References to Richt, who has led Georgia’s national ascent over the last seven seasons, can’t hurt Curry in his attempts to re-establish connections with state high schools and start relationships with prep coaches.

Curry’s last season at Georgia Tech was 22 years ago, but he is already mapping out ways for the Panthers to recruit. When he reports July 1 for his first official day at Georgia State, Curry hopes administrators at the downtown commuter school will approve four hires to the football staff.

Those coaches likely won’t be coordinators, but Curry wants the Panthers’ plan in place when the NCAA lifts its annual summer "dead zone" in recruiting.

"As soon as it’s legal, I’m going to be in every high school in the state," Curry said. "That will be done."

Only a few days remain in Curry’s two-year stint as a director of leadership at the Baylor School in Chattanooga, Tenn., where he taught leadership skills and helped develop personal awareness curriculum for high school kids.

He spent about 75 percent in academia and the other 25 percent in fundraising. His skills in raising money, however, will mean more to Georgia State over the next few years.

Even though they don’t play a game until 2010, the Panthers have a seemingly endless list of needs.

"There’s recruiting, fundraising, a practice facility, a computer and video capacity — all those things, even down to a clipboard," Curry said. "I’ve even joked, ‘Well, we better get a football. We don’t have a football.’ "

In a 17-year combined career at Georgia Tech, Alabama and Kentucky, Curry never faced this kind of rebuilding job. Not even going 2-19-1 in his first two years at Georgia Tech or a dreadful 1-10 season at Kentucky in 1994 can compare to his responsibilities with Georgia State.

"I think the biggest challenge right now is to make sure we don’t spray a lot of energy in a bunch of directions without focusing in an orderly fashion on that what matters the most," Curry said.

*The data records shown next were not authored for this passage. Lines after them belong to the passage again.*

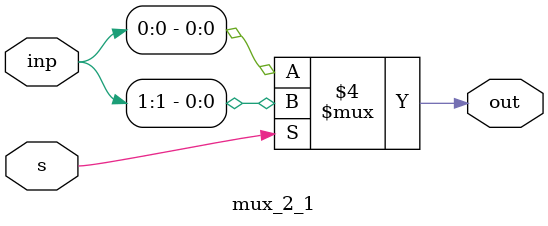
<source format=v>
module mux_2_1(out,inp,s);
  input [1:0]inp;
  input s;
  output reg out;
  always @(*)
    begin
      if(s==1'b0)
        out = inp[0];
      else
        out = inp[1];
    end
endmodule
</source>
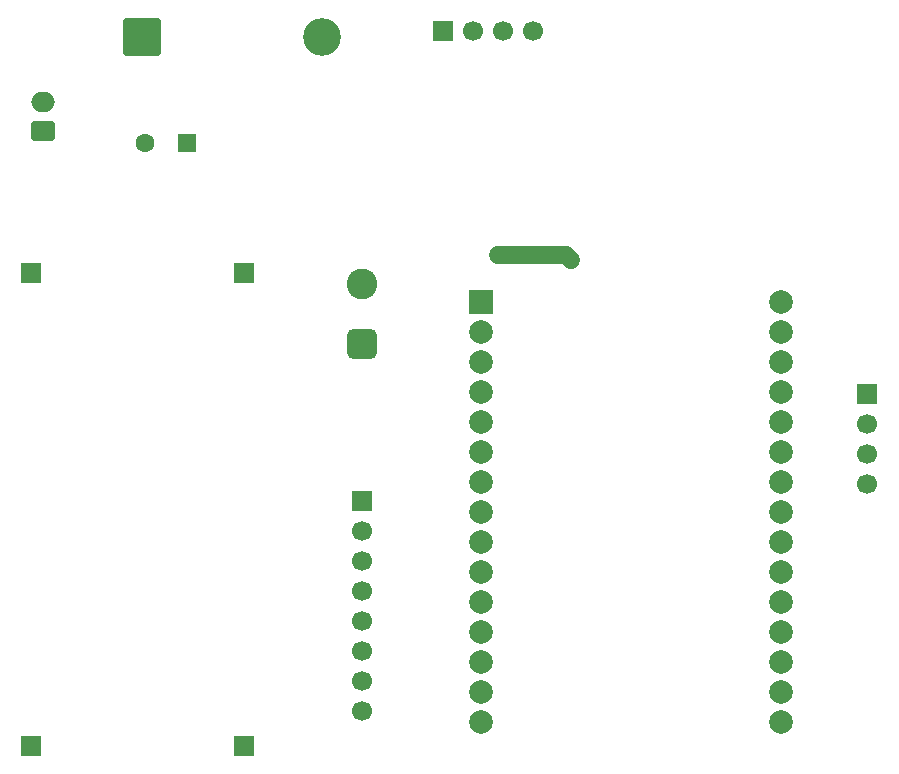
<source format=gbr>
%TF.GenerationSoftware,KiCad,Pcbnew,9.0.4*%
%TF.CreationDate,2025-11-03T20:32:51+05:30*%
%TF.ProjectId,BikeSSv2,42696b65-5353-4763-922e-6b696361645f,rev?*%
%TF.SameCoordinates,Original*%
%TF.FileFunction,Copper,L2,Bot*%
%TF.FilePolarity,Positive*%
%FSLAX46Y46*%
G04 Gerber Fmt 4.6, Leading zero omitted, Abs format (unit mm)*
G04 Created by KiCad (PCBNEW 9.0.4) date 2025-11-03 20:32:51*
%MOMM*%
%LPD*%
G01*
G04 APERTURE LIST*
G04 Aperture macros list*
%AMRoundRect*
0 Rectangle with rounded corners*
0 $1 Rounding radius*
0 $2 $3 $4 $5 $6 $7 $8 $9 X,Y pos of 4 corners*
0 Add a 4 corners polygon primitive as box body*
4,1,4,$2,$3,$4,$5,$6,$7,$8,$9,$2,$3,0*
0 Add four circle primitives for the rounded corners*
1,1,$1+$1,$2,$3*
1,1,$1+$1,$4,$5*
1,1,$1+$1,$6,$7*
1,1,$1+$1,$8,$9*
0 Add four rect primitives between the rounded corners*
20,1,$1+$1,$2,$3,$4,$5,0*
20,1,$1+$1,$4,$5,$6,$7,0*
20,1,$1+$1,$6,$7,$8,$9,0*
20,1,$1+$1,$8,$9,$2,$3,0*%
G04 Aperture macros list end*
%TA.AperFunction,ComponentPad*%
%ADD10R,1.700000X1.700000*%
%TD*%
%TA.AperFunction,ComponentPad*%
%ADD11C,1.700000*%
%TD*%
%TA.AperFunction,ComponentPad*%
%ADD12RoundRect,0.650000X0.650000X-0.650000X0.650000X0.650000X-0.650000X0.650000X-0.650000X-0.650000X0*%
%TD*%
%TA.AperFunction,ComponentPad*%
%ADD13C,2.600000*%
%TD*%
%TA.AperFunction,ComponentPad*%
%ADD14R,2.000000X2.000000*%
%TD*%
%TA.AperFunction,ComponentPad*%
%ADD15C,2.000000*%
%TD*%
%TA.AperFunction,ComponentPad*%
%ADD16RoundRect,0.250000X-1.350000X-1.350000X1.350000X-1.350000X1.350000X1.350000X-1.350000X1.350000X0*%
%TD*%
%TA.AperFunction,ComponentPad*%
%ADD17C,3.200000*%
%TD*%
%TA.AperFunction,ComponentPad*%
%ADD18RoundRect,0.250000X0.750000X-0.600000X0.750000X0.600000X-0.750000X0.600000X-0.750000X-0.600000X0*%
%TD*%
%TA.AperFunction,ComponentPad*%
%ADD19O,2.000000X1.700000*%
%TD*%
%TA.AperFunction,ComponentPad*%
%ADD20RoundRect,0.250000X0.550000X0.550000X-0.550000X0.550000X-0.550000X-0.550000X0.550000X-0.550000X0*%
%TD*%
%TA.AperFunction,ComponentPad*%
%ADD21C,1.600000*%
%TD*%
%TA.AperFunction,ViaPad*%
%ADD22C,0.600000*%
%TD*%
%TA.AperFunction,Conductor*%
%ADD23C,1.500000*%
%TD*%
G04 APERTURE END LIST*
D10*
%TO.P,J107,1,Pin_1*%
%TO.N,VCC*%
X99380000Y-83000000D03*
D11*
%TO.P,J107,2,Pin_2*%
%TO.N,GND*%
X101920000Y-83000000D03*
%TO.P,J107,3,Pin_3*%
%TO.N,D16*%
X104460000Y-83000000D03*
%TO.P,J107,4,Pin_4*%
%TO.N,D17*%
X107000000Y-83000000D03*
%TD*%
D10*
%TO.P,J108,1,Pin_1*%
%TO.N,GND*%
X64500000Y-143500000D03*
%TD*%
%TO.P,J104,1,Pin_1*%
%TO.N,VCC*%
X92500000Y-122760000D03*
D11*
%TO.P,J104,2,Pin_2*%
%TO.N,GND*%
X92500000Y-125300000D03*
%TO.P,J104,3,Pin_3*%
%TO.N,D22*%
X92500000Y-127840000D03*
%TO.P,J104,4,Pin_4*%
%TO.N,D21*%
X92500000Y-130380000D03*
%TO.P,J104,5,Pin_5*%
%TO.N,unconnected-(J104-Pin_5-Pad5)*%
X92500000Y-132920000D03*
%TO.P,J104,6,Pin_6*%
%TO.N,unconnected-(J104-Pin_6-Pad6)*%
X92500000Y-135460000D03*
%TO.P,J104,7,Pin_7*%
%TO.N,GND*%
X92500000Y-138000000D03*
%TO.P,J104,8,Pin_8*%
%TO.N,unconnected-(J104-Pin_8-Pad8)*%
X92500000Y-140540000D03*
%TD*%
D12*
%TO.P,TP101,1,1*%
%TO.N,VCC*%
X92500000Y-109540000D03*
D13*
%TO.P,TP101,2,2*%
%TO.N,GND*%
X92500000Y-104460000D03*
%TD*%
D10*
%TO.P,J105,1,Pin_1*%
%TO.N,GND*%
X135275000Y-113700000D03*
D11*
%TO.P,J105,2,Pin_2*%
%TO.N,D26*%
X135275000Y-116240000D03*
%TO.P,J105,3,Pin_3*%
%TO.N,D25*%
X135275000Y-118780000D03*
%TO.P,J105,4,Pin_4*%
%TO.N,VCC*%
X135275000Y-121320000D03*
%TD*%
D10*
%TO.P,J106,1,Pin_1*%
%TO.N,/12V-*%
X64500000Y-103500000D03*
%TD*%
%TO.P,J102,1,Pin_1*%
%TO.N,/12V+ DO*%
X82500000Y-103500000D03*
%TD*%
D14*
%TO.P,U101,1,3V3*%
%TO.N,unconnected-(U101-3V3-Pad1)*%
X102580000Y-105960000D03*
D15*
%TO.P,U101,2,GND*%
%TO.N,GND*%
X102580000Y-108500000D03*
%TO.P,U101,3,D15*%
%TO.N,unconnected-(U101-D15-Pad3)*%
X102580000Y-111040000D03*
%TO.P,U101,4,D2*%
%TO.N,unconnected-(U101-D2-Pad4)*%
X102580000Y-113580000D03*
%TO.P,U101,5,D4*%
%TO.N,unconnected-(U101-D4-Pad5)*%
X102580000Y-116120000D03*
%TO.P,U101,6,RX2*%
%TO.N,D16*%
X102580000Y-118660000D03*
%TO.P,U101,7,TX2*%
%TO.N,D17*%
X102580000Y-121200000D03*
%TO.P,U101,8,D5*%
%TO.N,unconnected-(U101-D5-Pad8)*%
X102580000Y-123740000D03*
%TO.P,U101,9,D18*%
%TO.N,unconnected-(U101-D18-Pad9)*%
X102580000Y-126280000D03*
%TO.P,U101,10,D19*%
%TO.N,unconnected-(U101-D19-Pad10)*%
X102580000Y-128820000D03*
%TO.P,U101,11,D21*%
%TO.N,unconnected-(U101-D21-Pad11)*%
X102580000Y-131360000D03*
%TO.P,U101,12,RX0*%
%TO.N,unconnected-(U101-RX0-Pad12)*%
X102580000Y-133900000D03*
%TO.P,U101,13,TX0*%
%TO.N,unconnected-(U101-TX0-Pad13)*%
X102580000Y-136440000D03*
%TO.P,U101,14,D22*%
%TO.N,D22*%
X102580000Y-138980000D03*
%TO.P,U101,15,D23*%
%TO.N,D21*%
X102580000Y-141520000D03*
%TO.P,U101,16,EN*%
%TO.N,unconnected-(U101-EN-Pad16)*%
X127980000Y-141520000D03*
%TO.P,U101,17,VP*%
%TO.N,unconnected-(U101-VP-Pad17)*%
X127980000Y-138980000D03*
%TO.P,U101,18,VN*%
%TO.N,unconnected-(U101-VN-Pad18)*%
X127980000Y-136440000D03*
%TO.P,U101,19,D34*%
%TO.N,unconnected-(U101-D34-Pad19)*%
X127980000Y-133900000D03*
%TO.P,U101,20,D35*%
%TO.N,unconnected-(U101-D35-Pad20)*%
X127980000Y-131360000D03*
%TO.P,U101,21,D32*%
%TO.N,unconnected-(U101-D32-Pad21)*%
X127980000Y-128820000D03*
%TO.P,U101,22,D33*%
%TO.N,unconnected-(U101-D33-Pad22)*%
X127980000Y-126280000D03*
%TO.P,U101,23,D25*%
%TO.N,D25*%
X127980000Y-123740000D03*
%TO.P,U101,24,D26*%
%TO.N,D26*%
X127980000Y-121200000D03*
%TO.P,U101,25,D27*%
%TO.N,unconnected-(U101-D27-Pad25)*%
X127980000Y-118660000D03*
%TO.P,U101,26,D14*%
%TO.N,unconnected-(U101-D14-Pad26)*%
X127980000Y-116120000D03*
%TO.P,U101,27,D12*%
%TO.N,unconnected-(U101-D12-Pad27)*%
X127980000Y-113580000D03*
%TO.P,U101,28,D13*%
%TO.N,unconnected-(U101-D13-Pad28)*%
X127980000Y-111040000D03*
%TO.P,U101,29,GND*%
%TO.N,GND*%
X127980000Y-108500000D03*
%TO.P,U101,30,VIN*%
%TO.N,unconnected-(U101-VIN-Pad30)*%
X127980000Y-105960000D03*
%TD*%
D16*
%TO.P,D101,1,K*%
%TO.N,/12V+DI*%
X73880000Y-83500000D03*
D17*
%TO.P,D101,2,A*%
%TO.N,/12V+ DO*%
X89120000Y-83500000D03*
%TD*%
D18*
%TO.P,J101,1,Pin_1*%
%TO.N,/12V-*%
X65500000Y-91500000D03*
D19*
%TO.P,J101,2,Pin_2*%
%TO.N,/12V+DI*%
X65500000Y-89000000D03*
%TD*%
D20*
%TO.P,C101,1*%
%TO.N,/12V+ DO*%
X77652651Y-92500000D03*
D21*
%TO.P,C101,2*%
%TO.N,/12V-*%
X74152651Y-92500000D03*
%TD*%
D10*
%TO.P,J103,1,Pin_1*%
%TO.N,VCC*%
X82500000Y-143500000D03*
%TD*%
D22*
%TO.N,GND*%
X110200000Y-102400000D03*
X104000000Y-102000000D03*
%TD*%
D23*
%TO.N,GND*%
X109800000Y-102000000D02*
X110200000Y-102400000D01*
X104000000Y-102000000D02*
X109800000Y-102000000D01*
%TD*%
M02*

</source>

That means Curry has face-to-face meetings planned with other coaches who have built successful programs from the ground up.

He plans to speak again with Alabama-Birmingham’s Watson Brown, South Florida’s Jim Leavitt and Florida Atlantic’s Howard Schnellenberger, who resuscitated football long ago at Miami and later at Louisville.

"I don’t think there’s magic to it, but I think there’s certain things you must don’t do and certain things you don’t do," Curry said. "I need to learn those because I’ve never done this before."